CNN reported in 2017 that Britain’s then-Prince Charles was a qualified pilot, while Princes William and Harry had served as military helicopter pilots — William flying search-and-rescue missions and Harry flying Apache attack helicopters in Afghanistan. The Sultan of Brunei, Hassanal Bolkiah, has also reportedly occupied cockpits on state flights.

What sets the Dutch King apart is the sustained, low-profile nature of his commercial participation.

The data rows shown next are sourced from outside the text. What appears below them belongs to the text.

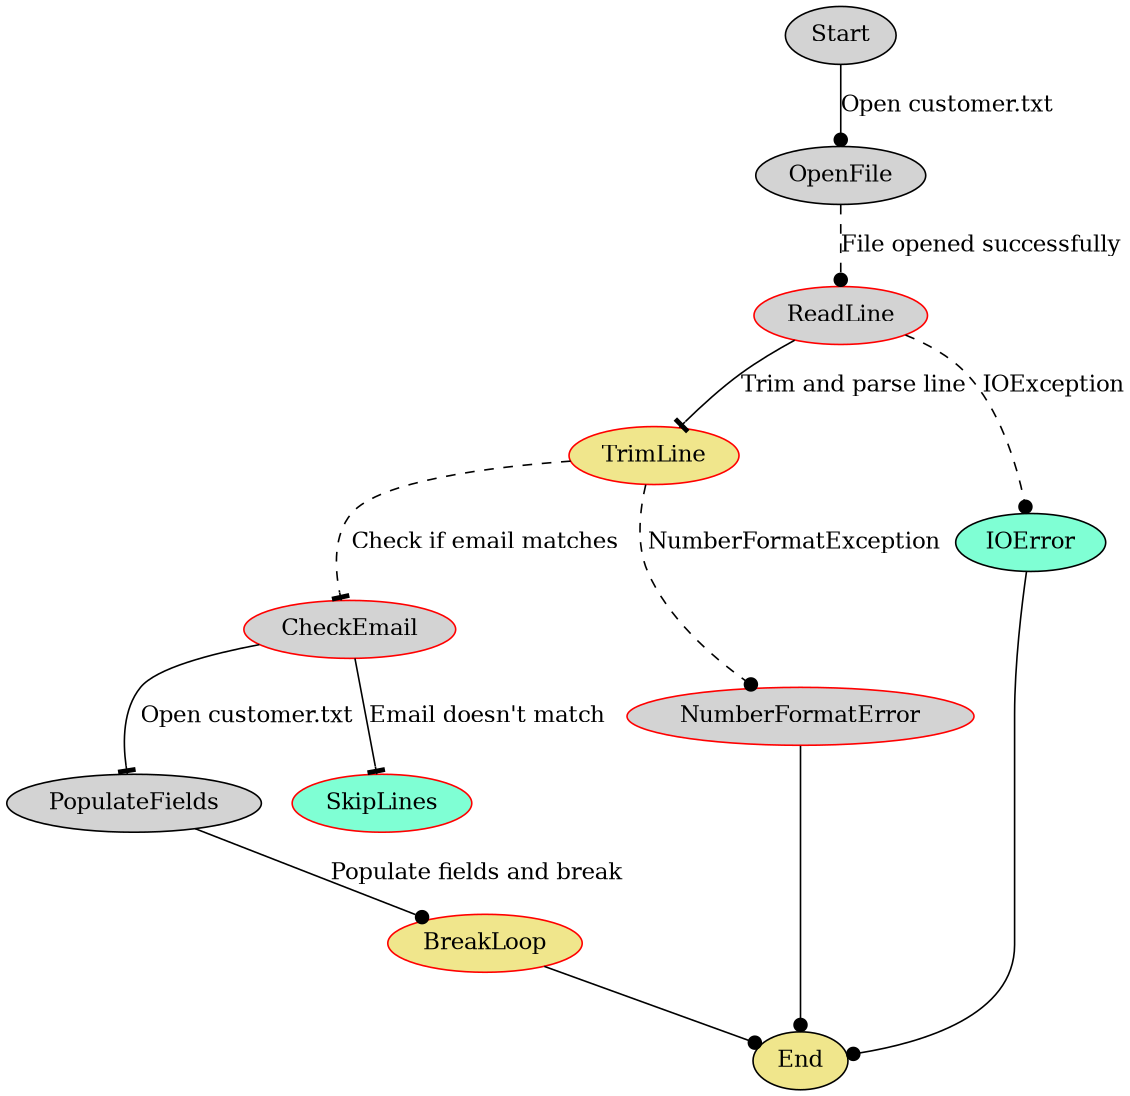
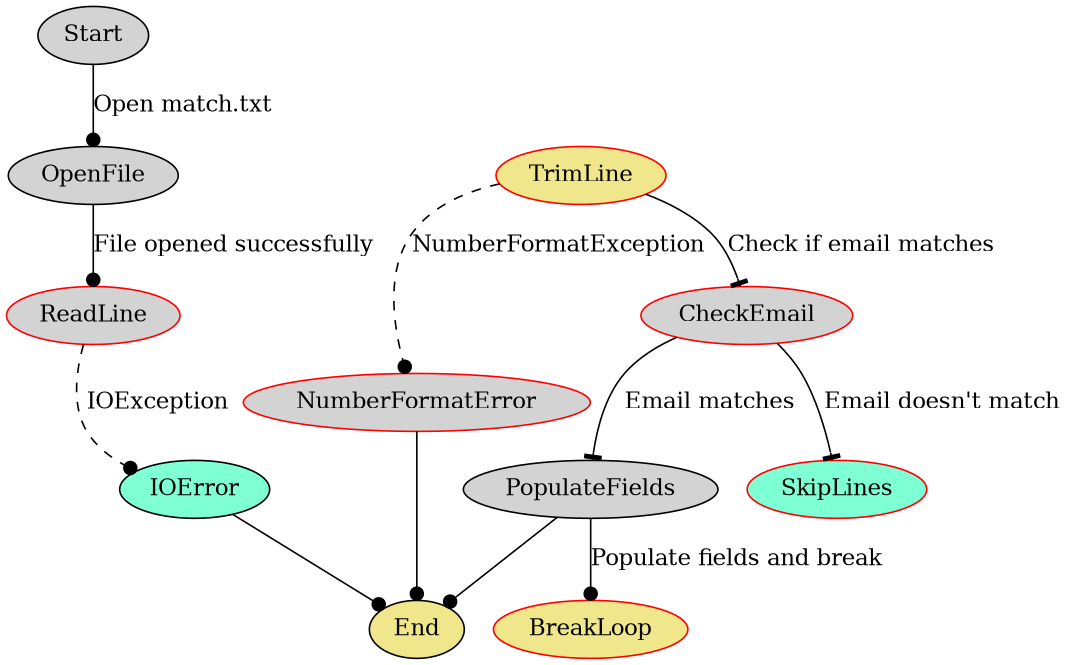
  digraph {
    node [color=red fillcolor=lightgrey style=filled]
    edge [arrowhead=dot]
    Start [color=black]
    OpenFile [color=black]
    ReadLine
    TrimLine [fillcolor=khaki]
    IOError [color=black fillcolor=aquamarine]
    CheckEmail
    NumberFormatError
    End [color=black fillcolor=khaki]
    PopulateFields [color=black]
    SkipLines [fillcolor=aquamarine]
    BreakLoop [fillcolor=khaki]
-   Start -> OpenFile [label="Open customer.txt"]
-   OpenFile -> ReadLine [label="File opened successfully" style=dashed]
-   ReadLine -> TrimLine [arrowhead=tee label="Trim and parse line"]
+   Start -> OpenFile [label="Open match.txt"]
+   OpenFile -> ReadLine [label="File opened successfully"]
    ReadLine -> IOError [label=IOException style=dashed]
-   TrimLine -> CheckEmail [arrowhead=tee label="Check if email matches" style=dashed]
+   TrimLine -> CheckEmail [arrowhead=tee label="Check if email matches"]
    TrimLine -> NumberFormatError [label=NumberFormatException style=dashed]
    IOError -> End
-   CheckEmail -> PopulateFields [arrowhead=tee label="Open customer.txt"]
+   CheckEmail -> PopulateFields [arrowhead=tee label="Email matches"]
    CheckEmail -> SkipLines [arrowhead=tee label="Email doesn't match"]
    NumberFormatError -> End
    PopulateFields -> BreakLoop [label="Populate fields and break"]
-   BreakLoop -> End
+   PopulateFields -> End
  }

Prince Philip, the late Duke of Edinburgh, logged nearly 6,000 flying hours across more than 60 aircraft types, including the Concorde — a remarkable tally — but he did not maintain an active role on scheduled commercial services throughout his adult life in the manner that Willem-Alexander has.

King Willem-Alexander’s incognito participation in commercial aviation, sustained across more than three decades and maintained even after his accession to the throne, is, in that specific respect, without close parallel among contemporary heads of state.

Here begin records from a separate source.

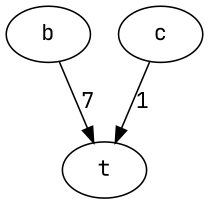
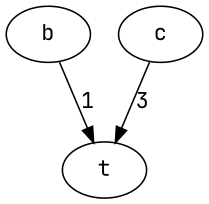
  digraph {
    fontname="JetBrains Mono"
    node [fontname="JetBrains Mono"]
    edge [fontname="JetBrains Mono"]
    b
    c
    t
    subgraph sub_1 {
      rank=same
      b
      c
    }
-   b -> t [label=7]
-   c -> t [label=1]
+   b -> t [label=1]
+   c -> t [label=3]
  }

The Dutch Royal House’s own published record confirms that in July 2025 the King formally marked 40 years as a licensed pilot — a milestone that prompted the Royal House to publish photographs and note that he “continued his flying education and obtained, among other things, the major military certificate in 1994 and his ‘ATPL’ in 2001 for civil aviation.” That same month, he flew as co-pilot on the government aircraft to Prague for a state visit to the Czech Republic.

Photo: KLM

What Happens To The Government Aircraft, And What The A321neo Transition Means In Practice

One consequential detail arising from the transition concerns the Dutch government aircraft, PH-GOV. According to AviationNews.eu, once the King completes his A321neo conversion, his role as co-pilot on PH-GOV on selected state journeys will therefore conclude when his Boeing type rating lapses following conversion to Airbus certification.

His anticipated completion of A321neo training by the end of 2026 means that, for a transitional period, the King will hold neither a current Boeing 737 type rating nor a certified Airbus qualification. The Royal House confirmed that training on the A321neo is already underway.

Photo: KLM

All in All

The relationship between King Willem-Alexander and KLM spans four aircraft types — the Fokker 70, the Boeing 737-700/800, the government Boeing 737 Business Jet, and, imminently, the Airbus A321neo — and more than three decades of active flying.

It has survived his transition from prince to king, two fleet changes at KLM, the global disruption of the COVID-19 pandemic, and the sustained public and media attention that followed the 2017 De Telegraaf disclosure.

The Royal House’s official flying page, updated as recently as March 2026, states with characteristic matter-of-factness that the King “will undergo training to qualify to fly this new type of aircraft” — a sentence that, stripped of its context, could describe any commercial co-pilot’s routine career development.